-- DIRECTIONS --
Sift the material for lines containing "restrooms", and return them.
*** Begin section ***
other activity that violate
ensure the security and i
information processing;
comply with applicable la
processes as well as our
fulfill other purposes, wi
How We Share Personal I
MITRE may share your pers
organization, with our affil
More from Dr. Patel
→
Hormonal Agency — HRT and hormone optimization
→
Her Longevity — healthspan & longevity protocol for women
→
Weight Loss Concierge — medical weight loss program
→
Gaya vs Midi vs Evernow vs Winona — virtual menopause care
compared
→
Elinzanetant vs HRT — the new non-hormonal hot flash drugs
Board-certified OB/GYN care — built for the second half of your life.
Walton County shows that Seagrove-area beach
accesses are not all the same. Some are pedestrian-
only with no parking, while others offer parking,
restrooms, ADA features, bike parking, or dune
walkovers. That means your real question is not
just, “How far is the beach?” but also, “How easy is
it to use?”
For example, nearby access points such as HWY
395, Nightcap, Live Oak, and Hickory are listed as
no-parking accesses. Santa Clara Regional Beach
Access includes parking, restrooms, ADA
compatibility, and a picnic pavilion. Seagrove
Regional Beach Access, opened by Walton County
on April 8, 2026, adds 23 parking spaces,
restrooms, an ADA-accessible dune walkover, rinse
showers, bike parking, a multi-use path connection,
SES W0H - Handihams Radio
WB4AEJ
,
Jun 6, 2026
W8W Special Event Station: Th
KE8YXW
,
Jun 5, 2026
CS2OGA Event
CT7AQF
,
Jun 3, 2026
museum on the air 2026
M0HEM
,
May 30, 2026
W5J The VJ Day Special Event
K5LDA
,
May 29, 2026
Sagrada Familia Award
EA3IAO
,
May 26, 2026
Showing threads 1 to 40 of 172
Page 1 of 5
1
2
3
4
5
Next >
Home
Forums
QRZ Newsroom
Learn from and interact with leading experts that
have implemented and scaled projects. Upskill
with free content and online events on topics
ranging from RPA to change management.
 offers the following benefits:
*** End section ***
-- COMPLETED TASK --
restrooms, ADA features, bike parking, or dune
Access includes parking, restrooms, ADA
restrooms, an ADA-accessible dune walkover, rinse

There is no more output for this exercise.